TASK OBJECTIVE: From the entries, copy out every line in which the word "hand" is found.

INFORMATION SUPPLIED:
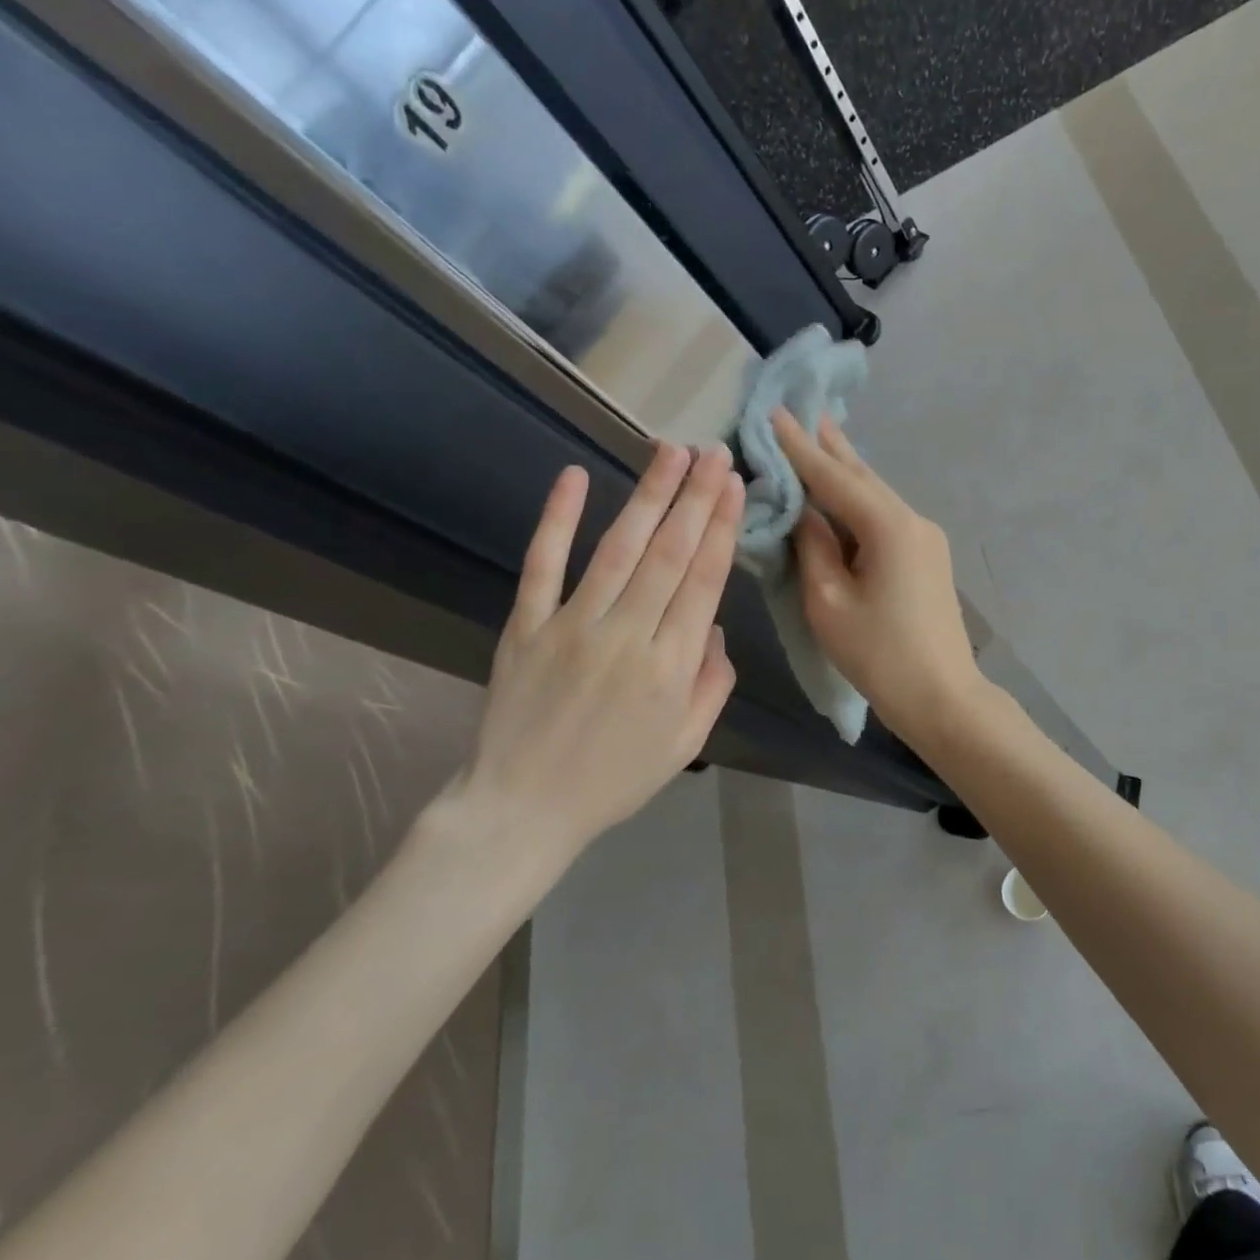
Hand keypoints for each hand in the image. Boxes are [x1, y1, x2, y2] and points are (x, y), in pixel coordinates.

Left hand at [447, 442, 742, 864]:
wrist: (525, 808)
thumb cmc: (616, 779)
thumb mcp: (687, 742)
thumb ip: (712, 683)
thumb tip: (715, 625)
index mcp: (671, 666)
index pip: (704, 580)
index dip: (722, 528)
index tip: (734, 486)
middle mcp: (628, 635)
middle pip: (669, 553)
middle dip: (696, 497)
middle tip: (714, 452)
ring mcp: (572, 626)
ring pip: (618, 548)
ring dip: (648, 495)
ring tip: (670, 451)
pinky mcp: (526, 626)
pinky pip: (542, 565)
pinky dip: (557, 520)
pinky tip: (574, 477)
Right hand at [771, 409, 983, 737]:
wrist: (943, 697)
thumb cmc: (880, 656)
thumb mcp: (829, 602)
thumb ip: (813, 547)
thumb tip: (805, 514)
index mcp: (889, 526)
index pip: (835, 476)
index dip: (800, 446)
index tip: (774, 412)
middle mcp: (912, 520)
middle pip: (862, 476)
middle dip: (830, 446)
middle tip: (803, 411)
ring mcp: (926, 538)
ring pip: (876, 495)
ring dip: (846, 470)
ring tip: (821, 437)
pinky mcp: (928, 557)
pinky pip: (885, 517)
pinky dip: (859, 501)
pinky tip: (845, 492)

* * *

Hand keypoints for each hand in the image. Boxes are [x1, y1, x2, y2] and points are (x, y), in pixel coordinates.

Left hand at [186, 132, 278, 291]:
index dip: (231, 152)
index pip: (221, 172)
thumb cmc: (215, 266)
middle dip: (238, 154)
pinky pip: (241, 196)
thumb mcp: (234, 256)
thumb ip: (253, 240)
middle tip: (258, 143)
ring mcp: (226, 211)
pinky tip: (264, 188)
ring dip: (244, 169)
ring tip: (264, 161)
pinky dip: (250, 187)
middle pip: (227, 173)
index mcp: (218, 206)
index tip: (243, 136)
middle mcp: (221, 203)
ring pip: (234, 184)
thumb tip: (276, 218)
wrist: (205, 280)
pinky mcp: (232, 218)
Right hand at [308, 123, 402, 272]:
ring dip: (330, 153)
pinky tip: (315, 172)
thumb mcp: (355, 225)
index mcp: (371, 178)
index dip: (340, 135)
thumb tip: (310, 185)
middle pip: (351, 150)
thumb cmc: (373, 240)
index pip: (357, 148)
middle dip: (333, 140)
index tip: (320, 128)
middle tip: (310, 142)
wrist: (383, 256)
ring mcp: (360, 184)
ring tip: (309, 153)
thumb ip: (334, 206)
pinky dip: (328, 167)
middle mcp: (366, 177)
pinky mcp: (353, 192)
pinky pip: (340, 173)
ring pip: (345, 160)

SOLUTION FOR THIS TASK:
Hand keypoints for each hand in the image. Boxes are [x1, y1, x2, y2] and points are (x, y), in pixel coordinates.
Left hand at [447, 442, 742, 864]:
Right hand at [771, 409, 983, 737]:
Hand keypoints for each hand in the image. Boxes are [x1, y1, x2, y2] and points are (x, y), in pixel coordinates.
Left hand at [186, 132, 278, 291]:
Right hand at [308, 123, 402, 272]:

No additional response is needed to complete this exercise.